This is my experience on handling IT audit . How do we collect artifacts, what precautions should we take to keep and maintain those artifacts? What tool should we use to accomplish this task?
Audit is something which reviews..and sometime this is such misleading that instead of reviewing and thus instead ensuring a business about the return, reliability and usablity of its IT investment (This includes both the fixed and variable cost pockets) it becames a fraud identifying squad. In result whether actually it is happening or not companies and business ends up with creation of lot of documents. And more often these documents are so poorly organised or written that it needs another / set of supporting documents. An artifact supporting existance and practice or execution of the IT practices adopted/approved by business should be simple, to the point and leak proof/ self sufficient (I mean it should not require another set of documents which can be asked/called for ensuring its reliability).

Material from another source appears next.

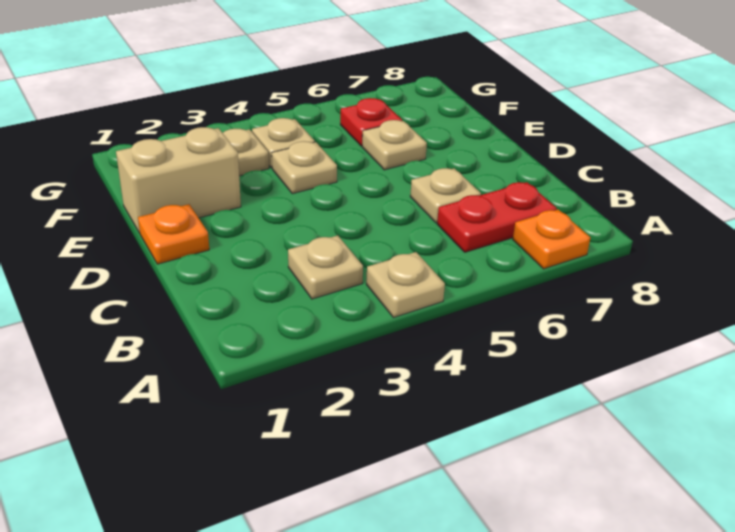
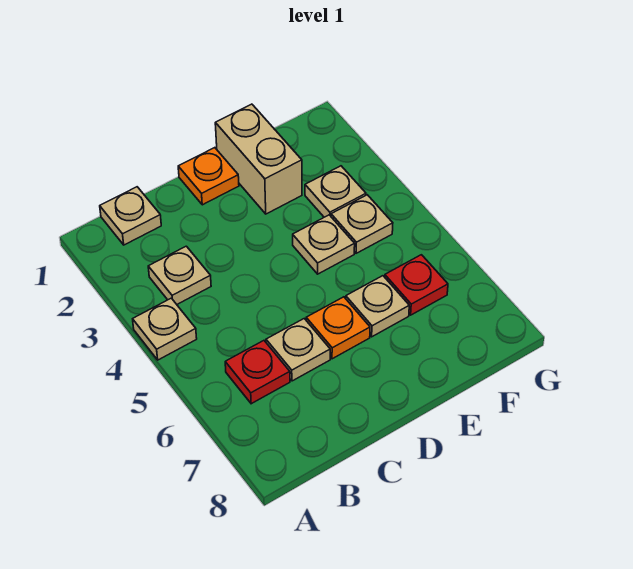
orange 1x1 plate [513,209,591,269] -> orange 1x1 plate moved to [306,297,370,359]
none -> tan 1x1 plate [100,187,161,245]
red 1x2 plate [437,182,557,252] -> red 1x1 plate [225,341,290,404]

Let us consider a classic example. Backup is one most important methodology ensuring the availability of the data, but IT audit point of view question arises the reliability of the availabilty. So one need to go thru the logs of the backup, most of the backup software now a days have the checking tag enabled, which does an automatic check on the backup and write data into the logs. Besides on the point of reliabilty of the availability, one should do periodic testing of the backup media (usually magnetic tapes) because all kind of backup media are prone to corruption uptill a certain level /degree. Now the big brainstorm awaiting….How do the restoration will be done (partial / full), how the restoration operation will be validated as successfull or unsuccessfull? Do you have an option to test and do partial restoration? Or do you need a full restoration or recovery? Do you involve business users in testing?